E-commerce technology permits personalisation; sellers can laser-target their marketing messages to individuals by personalising the message to their name, interests, and past purchases. Today this can be achieved in a fraction of a second and followed by an advertisement based on the consumer’s profile. The technology also permits customisation; changing products/services to suit individuals preferences or prior online behaviour. Given the now individualised nature of e-commerce technology, a tremendous amount of information about a consumer can be obtained in the online marketplace at the time of purchase.
With the explosion of information density inherent with e-commerce, information about the consumer’s past purchases and behaviour can be stored and used by sellers. This results in a level of customisation previously unthinkable with traditional commerce. Customisation and especially personalisation allows sellers to identify market segments and adjust their messages with purpose precisely, and react to the feedback loop.


There are several types of e-commerce and many different ways to characterise them. Generally, we distinguish e-commerce by the nature of the relationship to the market; who is selling to who.

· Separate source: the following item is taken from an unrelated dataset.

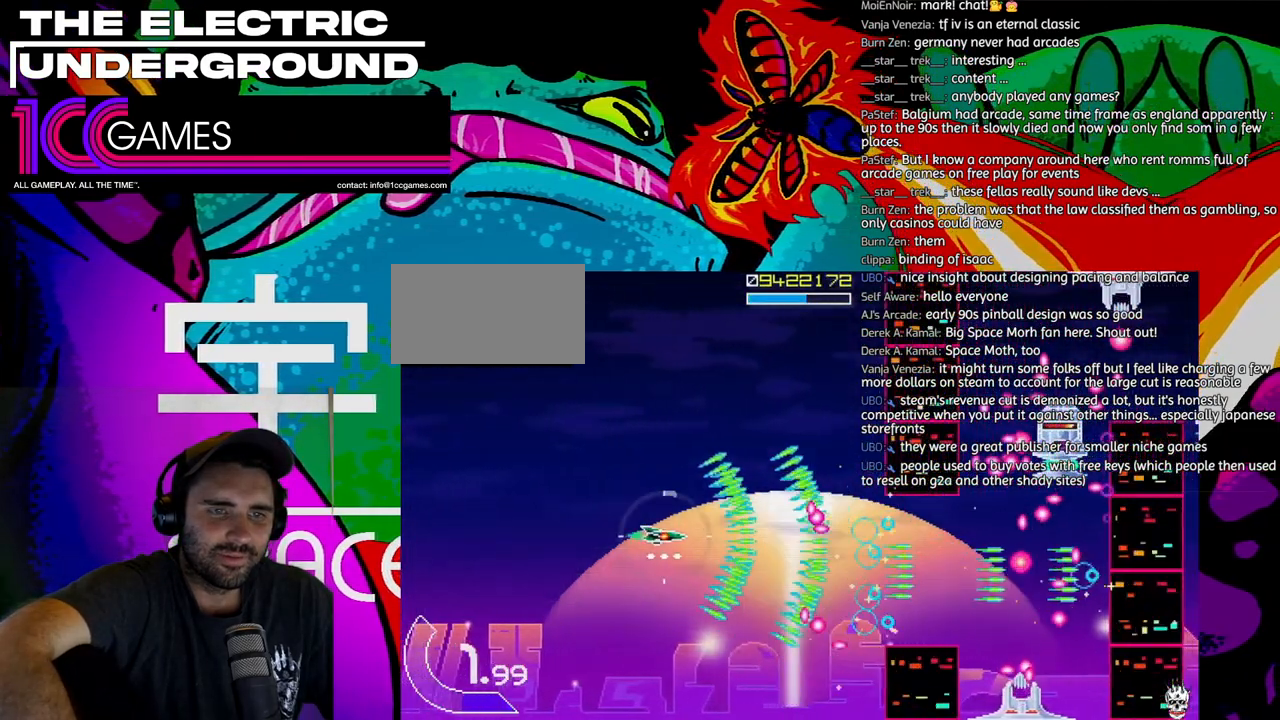
{"dt_ms": 500, "buttons": ["TRIANGLE"], "left_stick": "center", "events": [[167, "left_stick", "right"], [267, "left_stick", "center"], [400, "left_stick", "down-right"], [500, "left_stick", "center"]]}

The most familiar type of e-commerce is business-to-consumer (B2C) e-commerce, in which online businesses attempt to reach individual consumers. B2C e-commerce includes purchases of retail goods, travel and other types of services, and online content. Even though B2C is still emerging, it is the type of e-commerce that most consumers are likely to experience. Online sales growth (not total sales) will likely eventually decline. However, that is a long way off, especially now that COVID-19 is driving so many businesses to the online marketplace. Selling of online content, music, video, medical information, games, and entertainment, have a more extended period to grow before they hit any sales ceilings.

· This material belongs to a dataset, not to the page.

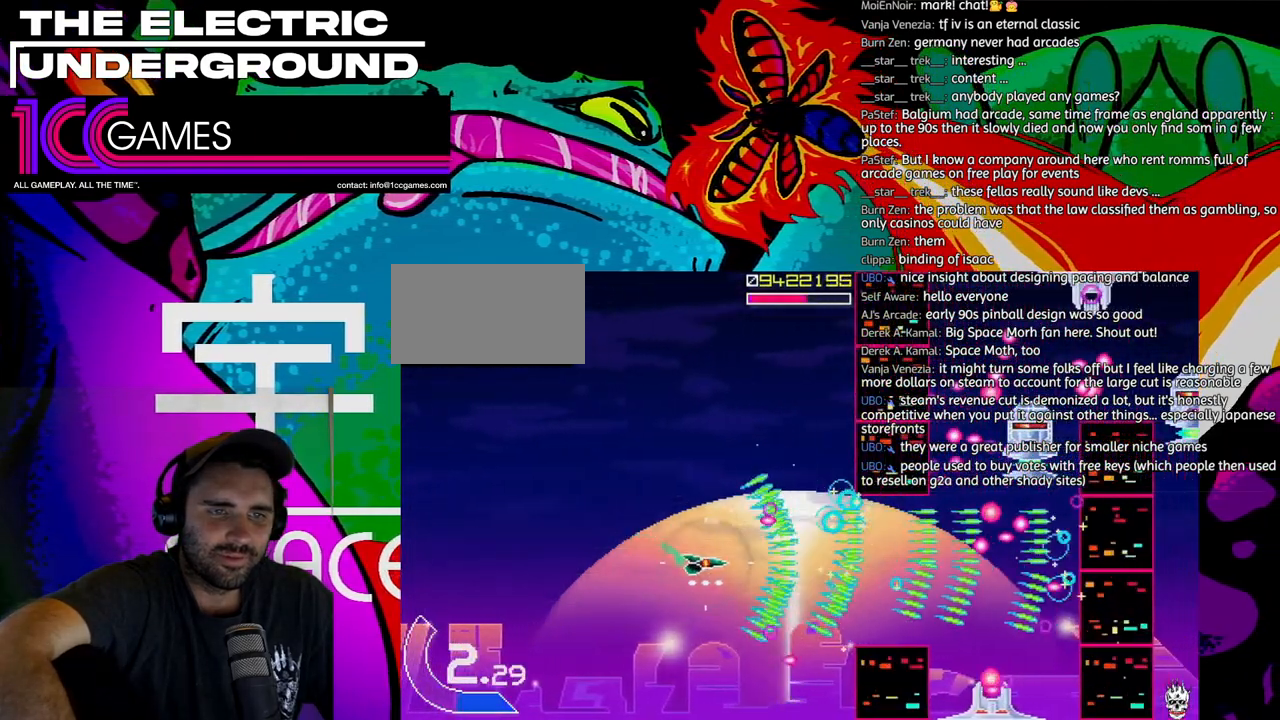
{"dt_ms": 500, "buttons": ["TRIANGLE"], "left_stick": "up", "events": [[100, "left_stick", "down-right"], [200, "left_stick", "right"], [400, "left_stick", "up"]]}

Business-to-business (B2B) e-commerce, focuses on selling to other businesses and is the most massive form of e-commerce. The ultimate size of B2B e-commerce is potentially huge.


Consumer-to-consumer (C2C) e-commerce is a way for consumers to sell to each other, think TradeMe or on-demand service companies such as Airbnb, Uber, for example. In C2C, the consumer relies on a service maker to provide a catalogue, and transaction-clearing capabilities so that products can be easily discovered, and purchased.


M-commerce is the use of mobile devices to carry out transactions. M-commerce involves the use of a mobile network, or WiFi to connect smartphones and tablet computers to the Internet. Once connected, mobile consumers can purchase products and services, make travel reservations, use an expanding variety of financial services, access online content, and much more. Factors that are driving the growth of m-commerce include the increasing amount of time consumers are spending using mobile devices. Others drivers are larger smartphone screen sizes, greater use of responsive web design (enabling e-commerce sites to be better optimised for mobile use) and mobile checkout and payment, and enhanced mobile search functionality.


Social networks and online social relationships enable social e-commerce. Driving the growth of social e-commerce is the popularity of social sign-on (signing onto websites using Facebook / Google profiles), and the sharing of recommendations or disapproval of goods/services. There is now a prevalence of integrated social commerce tools such as Buy buttons, Shopping tabs, and virtual shops on Facebook, Instagram, Pinterest, YouTube, and other social network sites.
Social e-commerce is still in its relative infancy but is gaining tremendous traction. Social e-commerce is often intertwined with m-commerce, mainly as more and more social network users access those networks via mobile devices.


Local e-commerce, as its name suggests, is focused on engaging buyers based on their geographic location. Local sellers can use a variety of online marketing techniques to bring consumers to their stores. Local e-commerce is intertwined with the mobile and social e-commerce wave. It is fueled by an explosion of interest in local on-demand services.